## CONSIGNE ÉCRITE
Recopiez à l'identique les lignes des données, depuis le début jusqu'à la ligne contenant « El argentino no », cette dernière incluse.

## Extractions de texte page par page
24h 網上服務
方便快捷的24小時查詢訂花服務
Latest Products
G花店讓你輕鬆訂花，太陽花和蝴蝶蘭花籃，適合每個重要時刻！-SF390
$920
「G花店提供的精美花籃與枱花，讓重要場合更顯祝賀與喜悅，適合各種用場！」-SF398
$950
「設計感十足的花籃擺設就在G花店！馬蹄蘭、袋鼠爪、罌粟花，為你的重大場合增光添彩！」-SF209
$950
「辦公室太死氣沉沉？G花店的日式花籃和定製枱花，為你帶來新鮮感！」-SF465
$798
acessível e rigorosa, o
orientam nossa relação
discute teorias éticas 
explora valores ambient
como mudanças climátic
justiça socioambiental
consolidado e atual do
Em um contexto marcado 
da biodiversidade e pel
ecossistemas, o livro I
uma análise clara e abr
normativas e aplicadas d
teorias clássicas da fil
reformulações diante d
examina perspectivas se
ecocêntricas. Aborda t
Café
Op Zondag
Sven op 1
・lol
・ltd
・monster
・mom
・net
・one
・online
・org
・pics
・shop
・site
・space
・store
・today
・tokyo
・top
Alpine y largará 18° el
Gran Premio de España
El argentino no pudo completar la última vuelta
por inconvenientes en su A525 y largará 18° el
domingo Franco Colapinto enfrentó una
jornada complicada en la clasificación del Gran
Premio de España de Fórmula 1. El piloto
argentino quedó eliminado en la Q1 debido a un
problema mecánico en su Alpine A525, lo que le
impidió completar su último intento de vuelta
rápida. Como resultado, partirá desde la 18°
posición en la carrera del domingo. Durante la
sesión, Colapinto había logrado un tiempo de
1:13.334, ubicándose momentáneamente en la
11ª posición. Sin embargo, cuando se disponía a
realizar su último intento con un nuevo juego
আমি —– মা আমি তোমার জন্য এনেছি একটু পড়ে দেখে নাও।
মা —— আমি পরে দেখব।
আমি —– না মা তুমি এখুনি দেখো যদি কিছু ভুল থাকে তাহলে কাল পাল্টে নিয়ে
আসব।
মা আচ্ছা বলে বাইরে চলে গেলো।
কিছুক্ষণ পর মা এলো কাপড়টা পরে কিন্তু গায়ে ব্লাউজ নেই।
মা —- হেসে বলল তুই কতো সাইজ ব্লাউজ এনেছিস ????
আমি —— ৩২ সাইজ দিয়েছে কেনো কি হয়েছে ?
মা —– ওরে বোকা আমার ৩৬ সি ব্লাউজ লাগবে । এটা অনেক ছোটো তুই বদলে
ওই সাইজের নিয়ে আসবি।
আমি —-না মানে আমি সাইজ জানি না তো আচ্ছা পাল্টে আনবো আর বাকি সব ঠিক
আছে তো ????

## SOLUTION PROPOSÉE
24h 網上服務
方便快捷的24小時查詢訂花服務
Latest Products
G花店讓你輕鬆訂花，太陽花和蝴蝶蘭花籃，適合每個重要時刻！-SF390
$920
「G花店提供的精美花籃與枱花，讓重要場合更顯祝賀與喜悅，適合各種用場！」-SF398
$950
「設計感十足的花籃擺設就在G花店！馬蹄蘭、袋鼠爪、罌粟花，為你的重大場合增光添彩！」-SF209
$950
「辦公室太死氣沉沉？G花店的日式花籃和定製枱花，為你帶來新鮮感！」-SF465
$798
acessível e rigorosa, o
orientam nossa relação
discute teorias éticas 
explora valores ambient
como mudanças climátic
justiça socioambiental
consolidado e atual do
Em um contexto marcado 
da biodiversidade e pel
ecossistemas, o livro I
uma análise clara e abr
normativas e aplicadas d
teorias clássicas da fil
reformulações diante d
examina perspectivas se
ecocêntricas. Aborda t
Café
Op Zondag
Sven op 1
・lol
・ltd
・monster
・mom
・net
・one
・online
・org
・pics
・shop
・site
・space
・store
・today
・tokyo
・top
Alpine y largará 18° el
Gran Premio de España
El argentino no pudo completar la última vuelta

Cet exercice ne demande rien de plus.